Data records>
☆ ☆ ☆ ☆

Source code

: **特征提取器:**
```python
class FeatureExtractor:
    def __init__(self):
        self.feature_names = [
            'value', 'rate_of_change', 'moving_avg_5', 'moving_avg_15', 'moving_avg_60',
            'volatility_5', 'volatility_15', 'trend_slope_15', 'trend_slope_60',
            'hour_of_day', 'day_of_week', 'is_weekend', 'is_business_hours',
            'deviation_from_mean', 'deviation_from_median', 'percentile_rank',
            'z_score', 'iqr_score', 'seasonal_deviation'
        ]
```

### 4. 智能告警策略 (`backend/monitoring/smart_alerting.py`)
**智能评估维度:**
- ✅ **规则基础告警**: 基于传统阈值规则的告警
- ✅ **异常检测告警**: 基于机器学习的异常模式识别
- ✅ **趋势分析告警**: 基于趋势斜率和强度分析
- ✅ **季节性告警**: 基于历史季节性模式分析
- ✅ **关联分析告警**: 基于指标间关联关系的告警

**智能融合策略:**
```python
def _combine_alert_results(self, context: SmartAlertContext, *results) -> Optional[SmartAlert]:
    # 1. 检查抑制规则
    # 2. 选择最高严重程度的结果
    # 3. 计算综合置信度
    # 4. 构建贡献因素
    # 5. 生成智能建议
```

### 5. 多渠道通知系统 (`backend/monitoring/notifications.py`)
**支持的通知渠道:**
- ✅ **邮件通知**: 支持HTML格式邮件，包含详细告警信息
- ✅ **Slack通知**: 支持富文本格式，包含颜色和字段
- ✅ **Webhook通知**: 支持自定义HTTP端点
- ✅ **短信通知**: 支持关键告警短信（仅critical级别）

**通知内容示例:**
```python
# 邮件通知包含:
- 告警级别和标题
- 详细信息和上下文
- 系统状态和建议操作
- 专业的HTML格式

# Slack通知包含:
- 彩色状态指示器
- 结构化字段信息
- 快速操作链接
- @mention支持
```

☆ ☆ ☆ ☆

Problem to solve>
Begin with the first line of the records and reproduce each line as is, ending with the line that holds "- ✅ **规则基础告警**: 基于传统阈值规则的告警".

Answer to this exercise>
Source code

: **特征提取器:**
```python
class FeatureExtractor:
    def __init__(self):
        self.feature_names = [
            'value', 'rate_of_change', 'moving_avg_5', 'moving_avg_15', 'moving_avg_60',
            'volatility_5', 'volatility_15', 'trend_slope_15', 'trend_slope_60',
            'hour_of_day', 'day_of_week', 'is_weekend', 'is_business_hours',
            'deviation_from_mean', 'deviation_from_median', 'percentile_rank',
            'z_score', 'iqr_score', 'seasonal_deviation'
        ]
```

### 4. 智能告警策略 (`backend/monitoring/smart_alerting.py`)
**智能评估维度:**
- ✅ **规则基础告警**: 基于传统阈值规则的告警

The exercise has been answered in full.